== THINGS TO DO ==
a – Reproduce the part of the appeal decision starting with "Appeal of ROBERT" and going on through "(April 21, 1997)".
b – List every individual person the appeal decision names as a respondent.

== DOCUMENT EXCERPT ==
■ ■ ■ ■ ■ ■ ■

Decision No. 13,760
Appeal of VED SHRAVAH, ROBERT ROBAR, GEORGE MANN AND DOLORES ALEXANDER against the Board of Education of the Wappingers Central School District, Peter Donnelly, Thomas Diorio, Vincent Lordi, Edward Clay, Robert Peterson, and Education Alternatives, Inc.
Appeal of MARYJANE MACNAIR against the Board of Education of the Wappingers Central School District and Education Alternatives, Inc.
Appeal of EDWARD M. BRODERICK, MARLENE M. GALOW, STERLING C. GASTON, AND SHARON B. PERLMAN against the Board of Education of the Wappingers Central School District, Peter Donnelly, Thomas Diorio, Vincent Lordi, Edward Clay, Robert Peterson, and Education Alternatives, Inc.
Appeal of ROBERT A. DYSON against the Board of Education of the Wappingers Central School District, and Education Alternatives, Inc.
Decision No. 13,760
(April 21, 1997)

■ ■ ■ ■ ■ ■ ■

== DATA ENTRIES ==
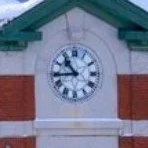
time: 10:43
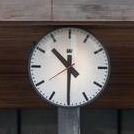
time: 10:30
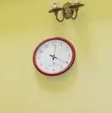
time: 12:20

■ ■ ■ ■ ■ ■ ■

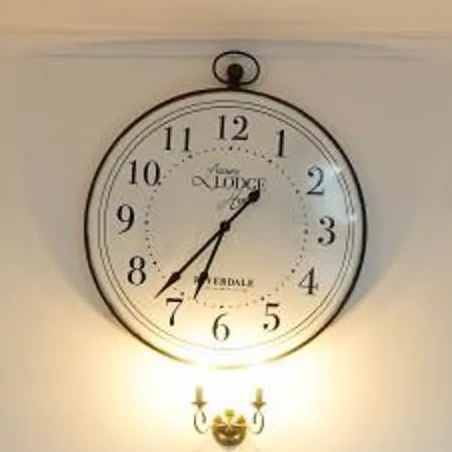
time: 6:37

■ ■ ■ ■ ■ ■ ■

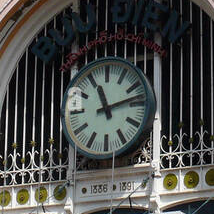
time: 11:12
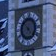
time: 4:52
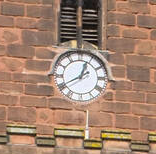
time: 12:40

■ ■ ■ ■ ■ ■ ■

== EXERCISE SOLUTIONS ==
a –
Appeal of ROBERT A. DYSON against the Board of Education of the Wappingers Central School District, and Education Alternatives, Inc.
Decision No. 13,760
(April 21, 1997)

b –
Peter Donnelly
Thomas Diorio
Vincent Lordi
Edward Clay
Robert Peterson